Le tribunal de commerce a placé jeudi en redressement judiciaire l'usine d'alumine Alteo de Gardanne (Bouches-du-Rhône), dont les rejets en mer sont régulièrement pointés du doigt, et qui subit une "baisse brutale" de ses commandes.

"Le tribunal de commerce de Marseille a ouvert une procédure de redressement judiciaire au bénéfice d'Alteo, ouvrant ainsi une période d'observation d'une durée de six mois, renouvelable", a précisé dans un communiqué le leader mondial de l'alumine de spécialités.

La prochaine audience aura lieu le 23 janvier 2020 pour faire le point sur la situation, ajoute-t-elle.

Le procureur de Marseille a confirmé le placement en redressement judiciaire d'Alteo Gardanne et une procédure de sauvegarde pour la holding Alteo.

"Cette période d'observation nous permettra de définir, en collaboration avec les salariés et les administrateurs judiciaires, les mesures nécessaires pour assurer la pérennité de notre activité et la préservation des emplois", a déclaré le président d'Alteo Frédéric Ramé, cité dans le communiqué.

Alteo revendique un chiffre d'affaires de 242 millions d'euros et emploie 480 salariés à Gardanne.

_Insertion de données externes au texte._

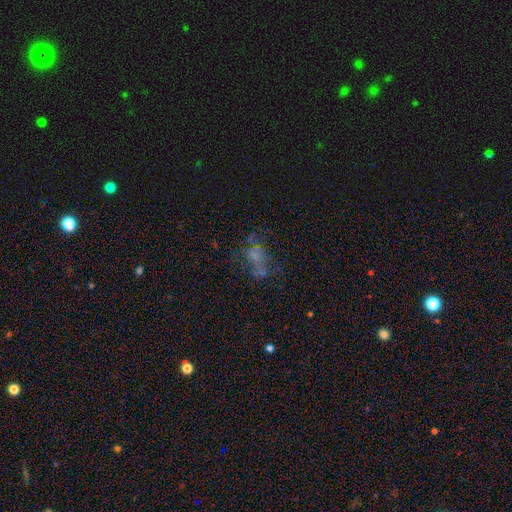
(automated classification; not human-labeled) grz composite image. It shows a featured or disk galaxy (39%). Merging: none (39%).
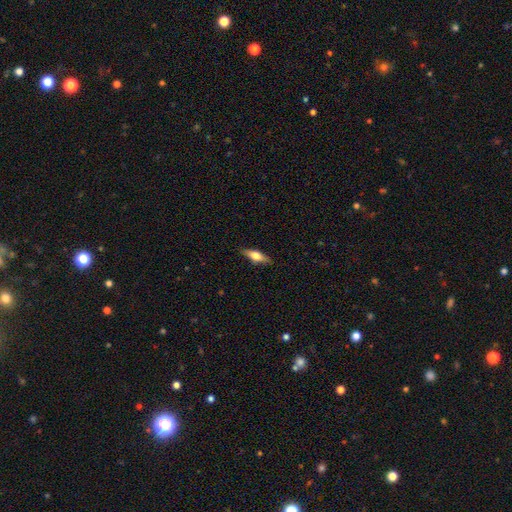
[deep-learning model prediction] This appears to be a smooth galaxy with no disk features (52%) that is cigar-shaped (49%). Merging: none (86%).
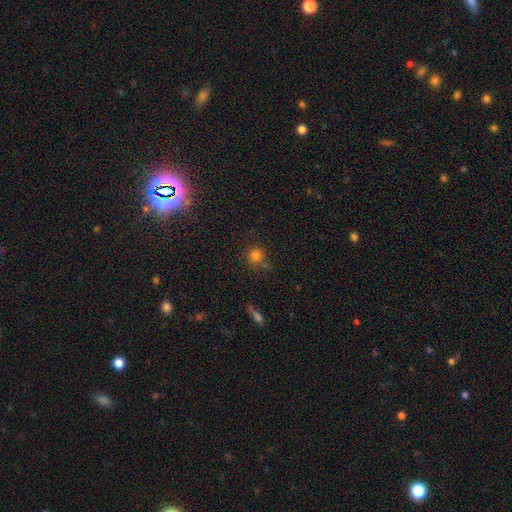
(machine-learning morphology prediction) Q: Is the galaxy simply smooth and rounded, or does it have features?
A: smooth — 76%.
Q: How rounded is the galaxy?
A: round — 90%.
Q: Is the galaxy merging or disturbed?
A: none — 68%.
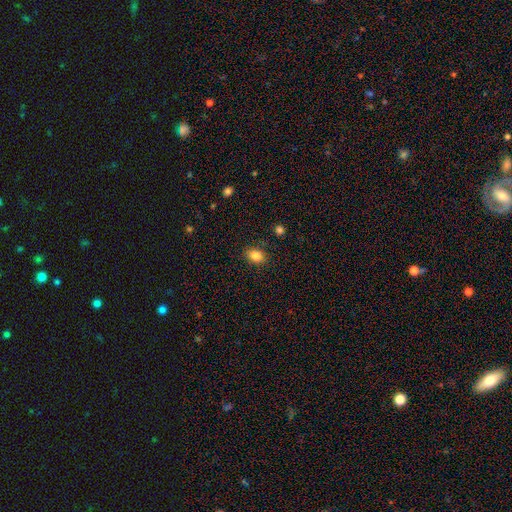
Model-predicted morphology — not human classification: smooth_or_featured: smooth (p=0.85) [alt: star or artifact p=0.10]
how_rounded: in between (p=0.74) [alt: round p=0.25]
merging: none (p=0.85) [alt: minor disturbance p=0.11]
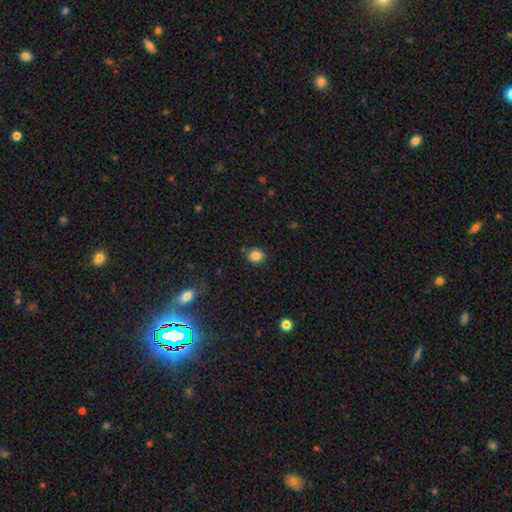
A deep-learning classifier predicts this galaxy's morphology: Smooth or featured?
  - smooth: 85% *
  - star or artifact: 10%
  - featured or disk: 4%
How rounded?
  - round: 66% *
  - in between: 33%
  - cigar-shaped: 1%
Merging?
  - none: 84% *
  - minor disturbance: 11%
  - major disturbance: 3%
  - merger: 3%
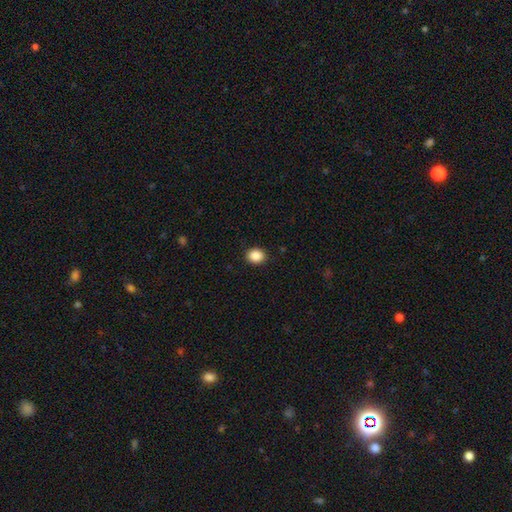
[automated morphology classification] Smooth or featured: smooth — 89% (star or artifact — 9%)
How rounded: round — 60% (in between — 39%)
Merging: none — 90% (minor disturbance — 7%)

Les alumines qu'elle produit sont utilisées, entre autres, dans les matériaux de construction tels que le carrelage, dans les composants de produits high-tech comme les écrans de smartphone ou de télévision.

"C'est la décision que l'on espérait, même si l'inquiétude persiste. Cela ne veut pas dire qu'on est sorti d'affaire", a commenté Martin Garcia, secrétaire adjoint du syndicat CGT: "On espère en savoir plus sur les chiffres car on a l'impression que l'entreprise ne nous a pas tout dit".

A l'issue de l'audience jeudi midi, M. Ramé avait expliqué que depuis l'été, "l'entreprise avait connu un fort ralentissement des ventes qui malheureusement s'était accentué ces dernières semaines".

"La période de croissance s'est retournée brutalement, ce qui a mis la trésorerie de l'entreprise sous forte pression", avait-il indiqué, évoquant "une baisse des ventes en novembre de 30%".

Depuis quelques années, l'usine fait l'objet de vives critiques pour ses rejets en mer, dans le parc national des calanques, près de Marseille, et pour l'entreposage sur terre, près du site de Gardanne, de déchets solides.

En 2018, la justice a réduit de deux ans, à fin 2019, le délai accordé à l'usine pour mettre ses rejets liquides en conformité avec les normes environnementales. Depuis fin 2015, l'usine a cessé ses rejets en mer de "boues rouges" solides chargées d'arsenic et de cadmium.

"On ne veut pas opposer les problématiques environnementales à celles de l'emploi, mais il est hors de question de sacrifier un seul emploi. Plus de 55 millions d'euros ont été investis depuis 2012 pour répondre aux normes environnementales", avait prévenu avant le début de l'audience Harold Peillous, secrétaire CGT.

La direction d'Alteo avait de son côté souligné les "énormes progrès" réalisés par l'entreprise, indiquant qu'"un certain nombre d'investissements sur l'environnement" avaient été effectués. "On va travailler sur l'ensemble de ces sujets avec l'administrateur judiciaire qui sera nommé", s'était défendu M. Ramé.

Ancien site de production d'alumine de Péchiney et du géant minier anglo-australien Rio Tinto, l'usine créée en 1894 a été rachetée en 2012 par le fonds d'investissement américain HIG et rebaptisée Alteo. Le groupe Alteo dispose également de sites en Asie.